Esta é uma palavra de alerta acerca do papel estratégico da educação na formação de uma nação. A educação em uma nação não é somente a sua estrutura escolar com seus métodos, currículos, instalações e equipamentos, é antes de tudo o coração e o caráter do seu povo, enfim, é o espírito de uma nação. Se conhecermos como um povo educa as suas crianças, saberemos muito acerca desta nação. Jz 2:7-11.
A educação requer um entendimento do ser humano como um todo, um ser integral e que necessita de desenvolvimento pleno. A verdadeira educação deve apontar para a eternidade e contribuir para o processo redentivo do homem. A educação cristã deve preparar os caminhos para a chegada do Reino de Deus elevando o nome de Deus no meio da cultura.
O que Deus espera não são “megas” escolas cristãs, o que ele deseja é que sejamos fiéis referenciais da sua vontade expressa em vida para magnificar a sua glória diante dos homens. A escola cristã necessita ser uma referência, um farol, a luz e o sal para a educação onde quer que ela esteja. Somos o braço da igreja para trazer a glória de Deus para a cultura.
O educador cristão além de responder o chamado evangelístico, ele deve ter claro a sua responsabilidade com o chamado cultural de fazer todas as coisas convergirem para Cristo. Isto não significa de maneira alguma que venhamos fazer das nossas aulas mini-cultos ou escolas bíblicas, mas um compromisso de dedicação e busca pelas verdades de Deus expressas na própria Criação e manifestadas através do conhecimento acadêmico acomulado.  
É uma grande estratégia para transformação de uma nação a educação de suas crianças com base em princípios gerais estabelecidos pelo próprio Deus e identificados através no domínio das suas obras e na correta interpretação da sua Palavra.

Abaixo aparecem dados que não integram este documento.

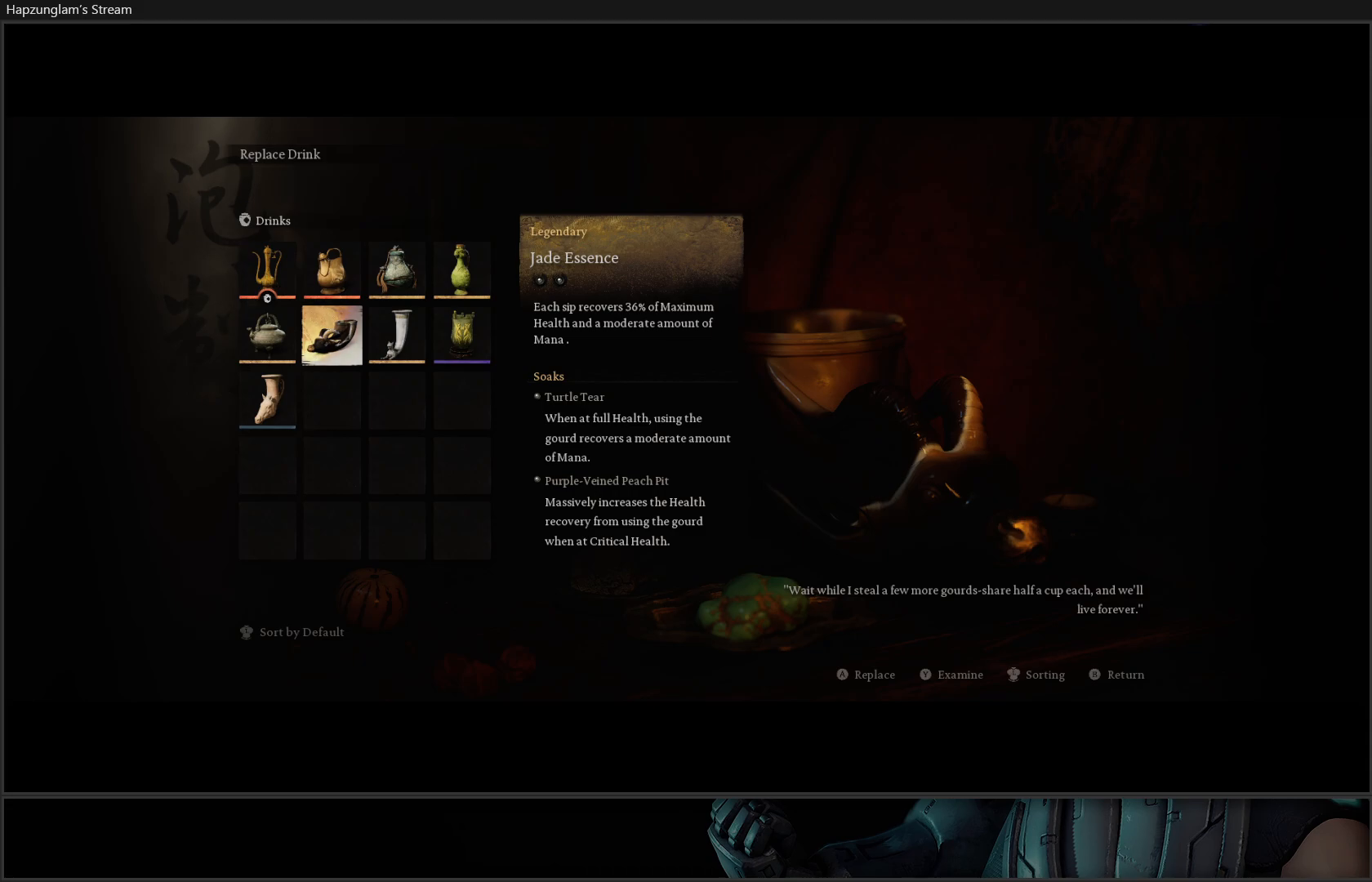
{"buttons": [], "left_stick": "center", "right_stick": "center", "events": [[367, "DPAD_LEFT", "down"], [500, "DPAD_LEFT", "up"]]}
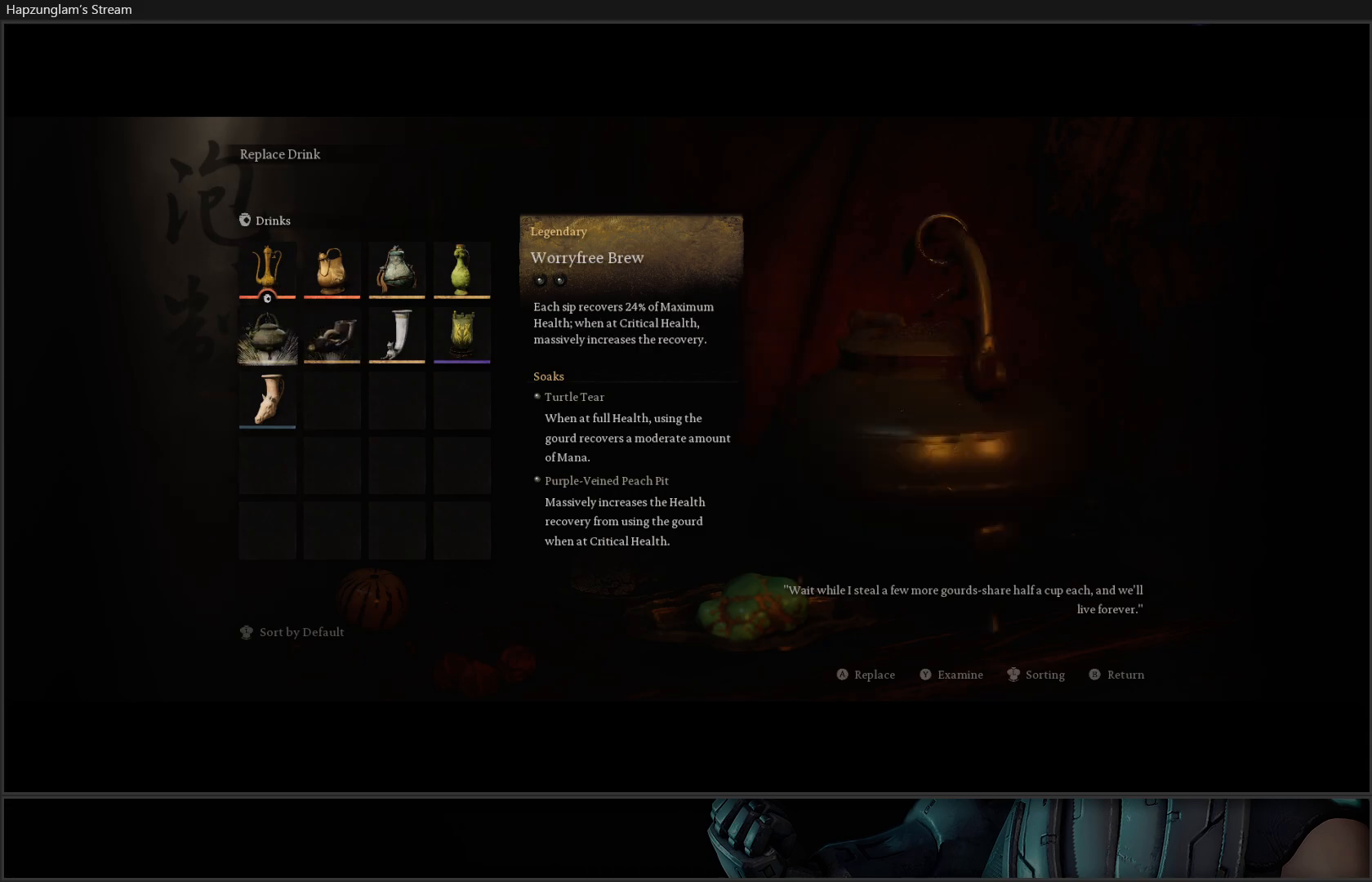
{"buttons": [], "left_stick": "center", "right_stick": "center", "events": []}
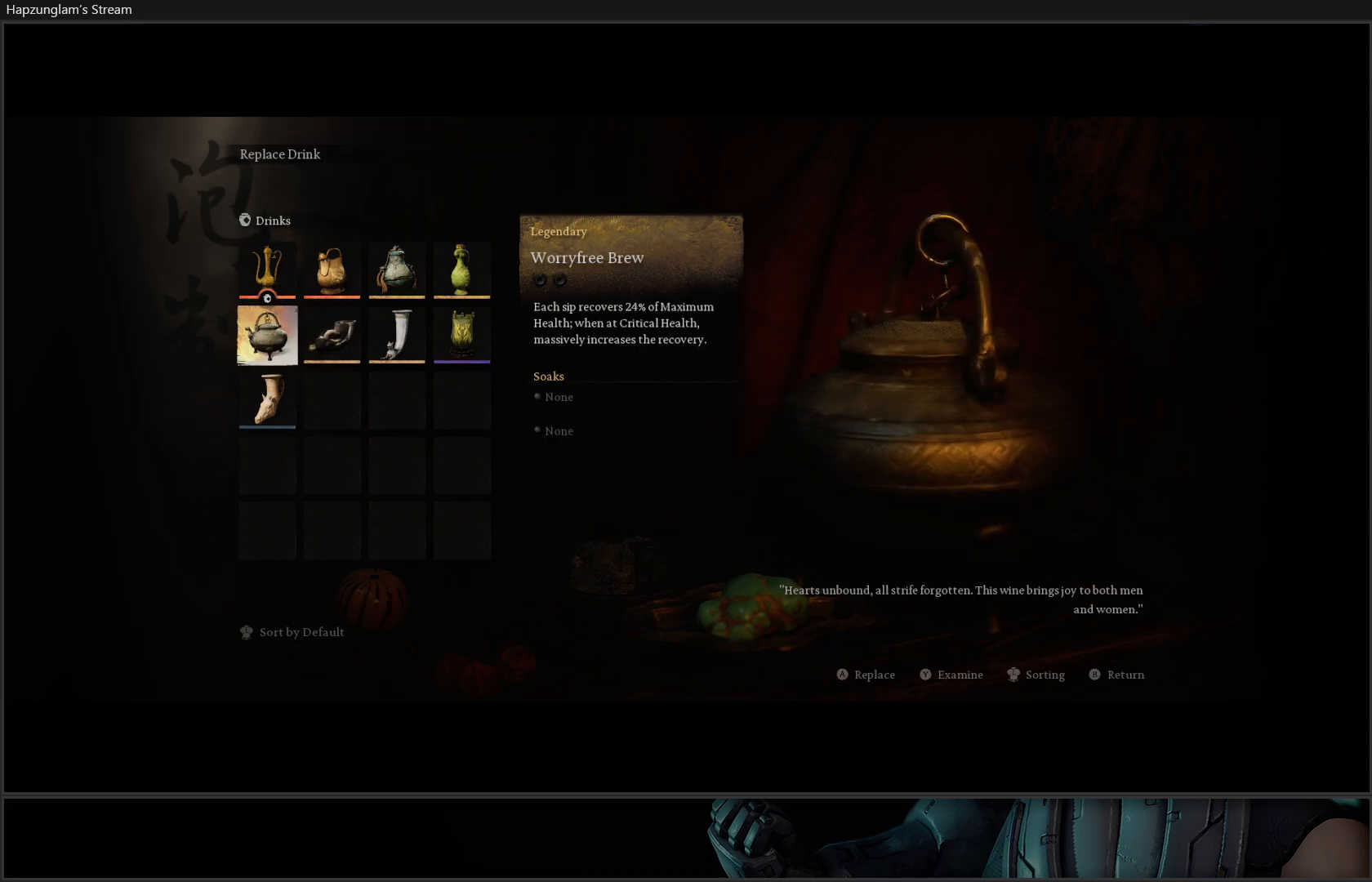
{"buttons": [], "left_stick": "center", "right_stick": "center", "events": [[16, "DPAD_DOWN", "down"], [167, "DPAD_DOWN", "up"]]}
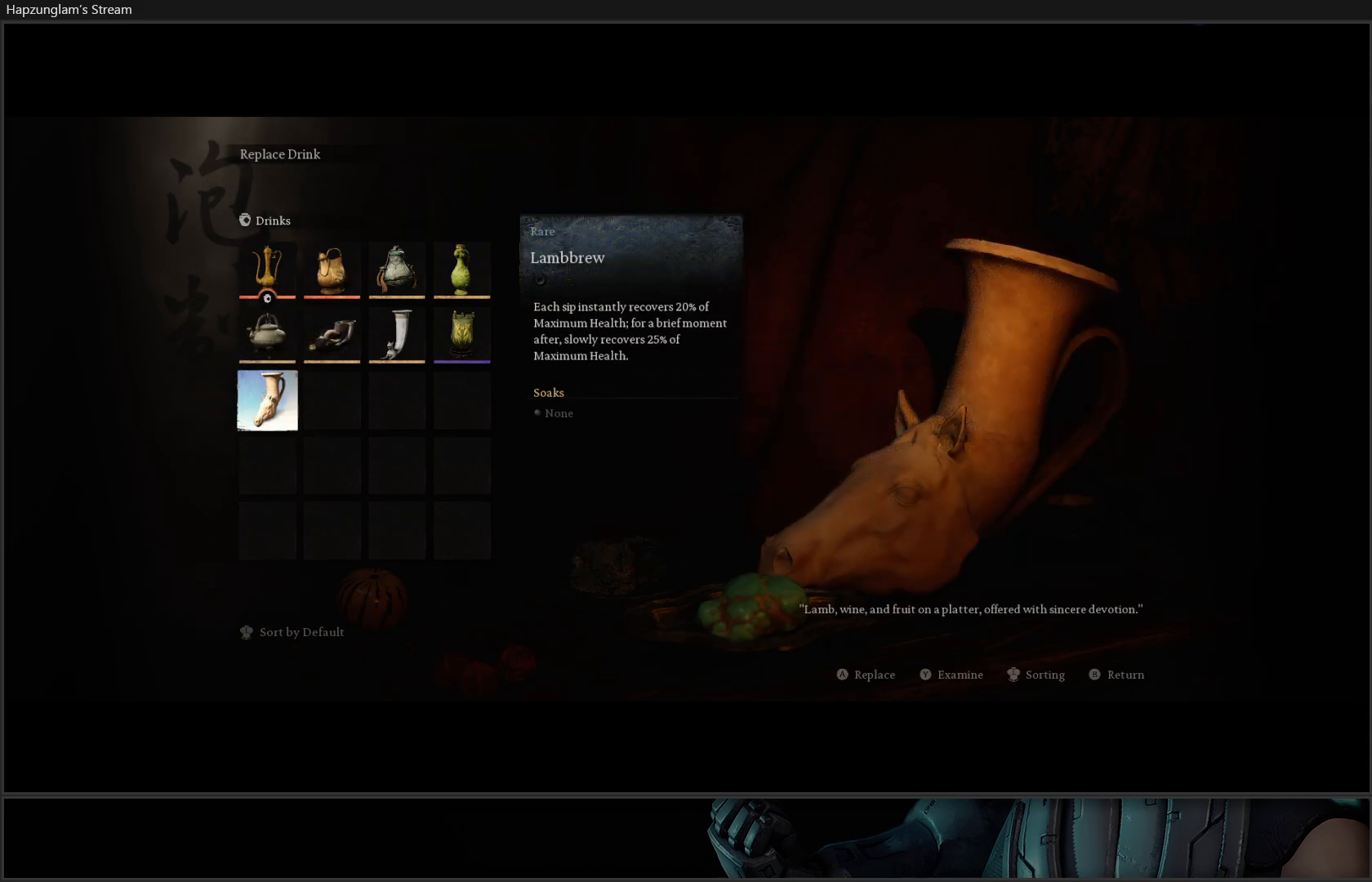
{"buttons": [], "left_stick": "center", "right_stick": "center", "events": []}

II - Como a cultura é afetada pela educação

A cultura é o nosso segundo meio ambiente. O mundo natural onde vivemos, nos foi entregue acabado depois de avaliado como uma obra muito boa. (Gn 1:31) Como parte da sua função, o homem deveria administrar toda a Criação e interagir com ela construindo toda a estrutura de sobrevivência e domínio sobre a terra. A cultura surge como um produto da criatividade e inteligência dada por Deus para o homem dominar sobre a Terra. Toda esta construção deveria ser estabelecida com base nos princípios e fundamentos estabelecidos por Ele. Assim, podemos entender a cultura como fruto de um relacionamento do homem com o Criador e resultado de suas experiências e compromisso com Ele.
O mandato cultural de Deus é de que o homem seja frutífero e se multiplique enchendo a terra e sujeitando-a de acordo com Seus propósitos e Sua glória. O Velho Testamento repetidamente indica que o sucesso da comunidade Hebraica e a continuidade de sua cultura dependiam do conhecimento do Deus vivo e da obediência à Sua vontade revelada. O mandato de Israel era de educação e construção cultural! A grande comissão de Jesus a seus seguidores –“Ide e fazei discípulos de todas as nações ensinando-os a guardar tudo que vos tenho mandado” – é também um mandado cultural e educacional.
Educação é uma atividade religiosa, cuja função é instruir e treinar a próxima geração nos valores e princípios de uma cultura. O fundamento de todo sistema educacional (quer cristão ou secular) tem suas raízes na religião, e o currículo ensinado expressa os padrões religiosos e as expectativas culturais de tal sistema. A educação nunca é neutra com relação ao caráter que forma ou influência que exerce na cultura, ambos os quais determinam a saúde de uma nação. Ensino e aprendizado – o relacionamento ‘coração a coração’ e ‘mente a mente’ entre professor e aluno – toca a eternidade!  A influência, quer positiva ou negativa, que um professor tem de afetar a cultura e a saúde de famílias e nações é assombrosa e toca múltiplas gerações futuras.
A cultura é um subproduto do sistema educacional de uma nação, a transmissão das crenças, valores, moral e habilidades de uma geração para a próxima. O modo pelo qual uma geração instrui e treina a próxima determina a filosofia de governo (a que Deus estamos servindo?) e o bem estar (espiritual, produtividade e paz) dos cidadãos futuros.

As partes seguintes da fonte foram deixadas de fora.